===== Data for this task =====

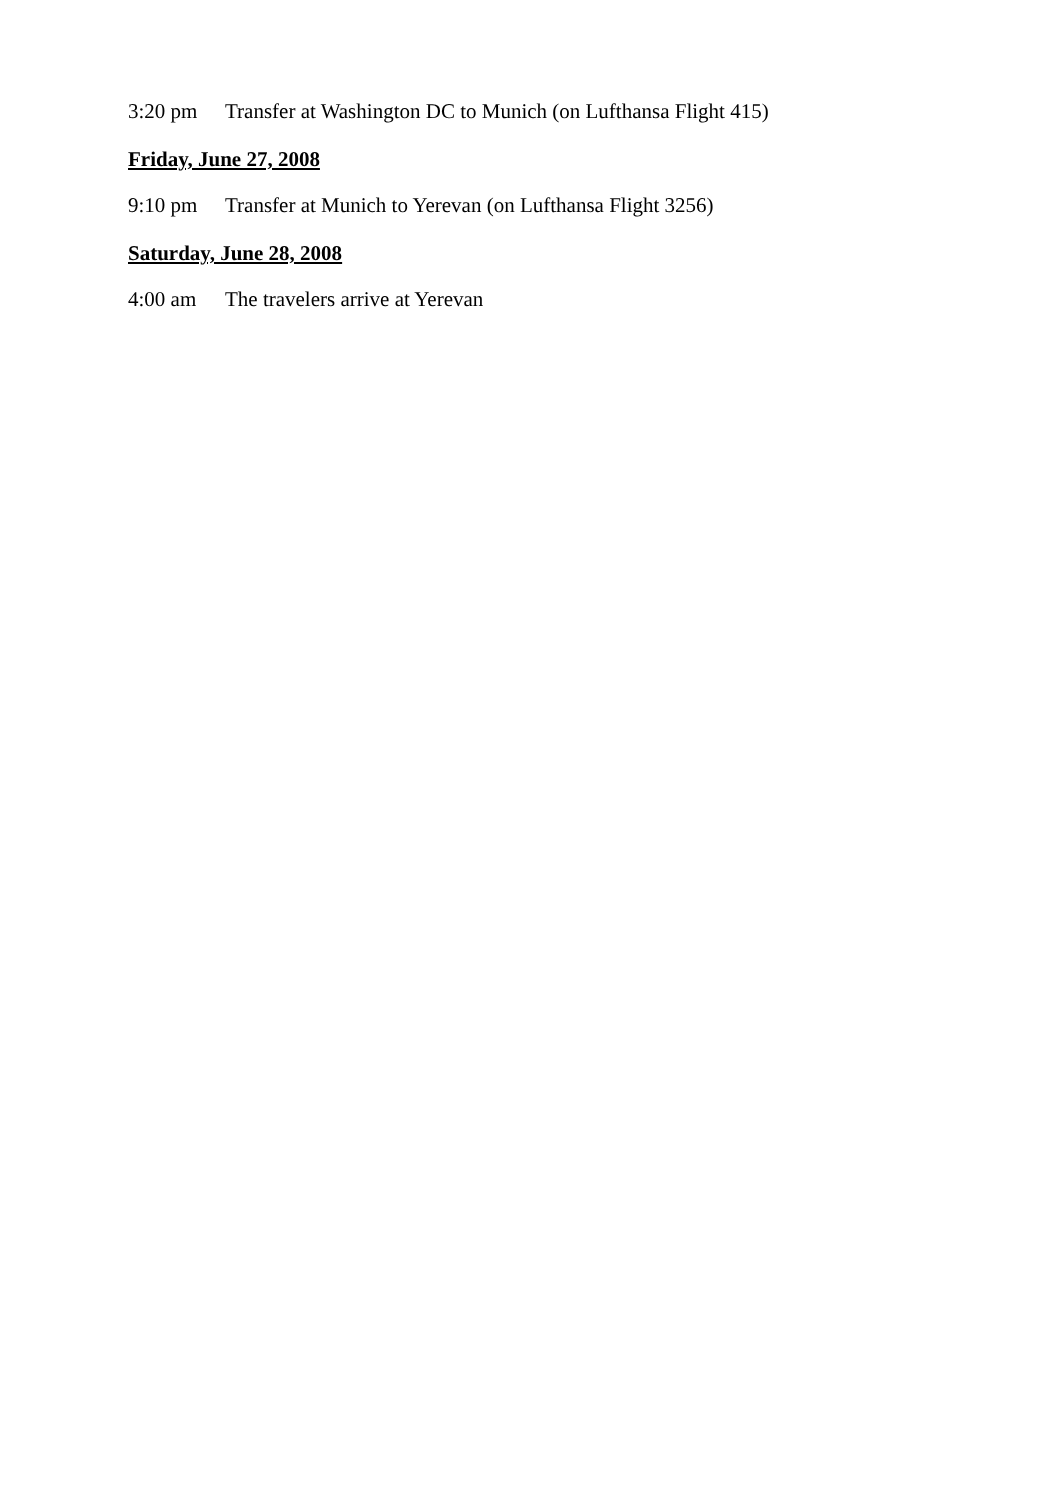3:20 pm Transfer at Washington DC to Munich (on Lufthansa Flight 415)
Friday, June 27, 2008
9:10 pm Transfer at Munich to Yerevan (on Lufthansa Flight 3256)
Saturday, June 28, 2008
4:00 am The travelers arrive at Yerevan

=====

**Prompt**
No pictures belong in the copy; output every record exactly.

**Solution for this exercise**
3:20 pm Transfer at Washington DC to Munich (on Lufthansa Flight 415)
Friday, June 27, 2008
9:10 pm Transfer at Munich to Yerevan (on Lufthansa Flight 3256)
Saturday, June 28, 2008
4:00 am The travelers arrive at Yerevan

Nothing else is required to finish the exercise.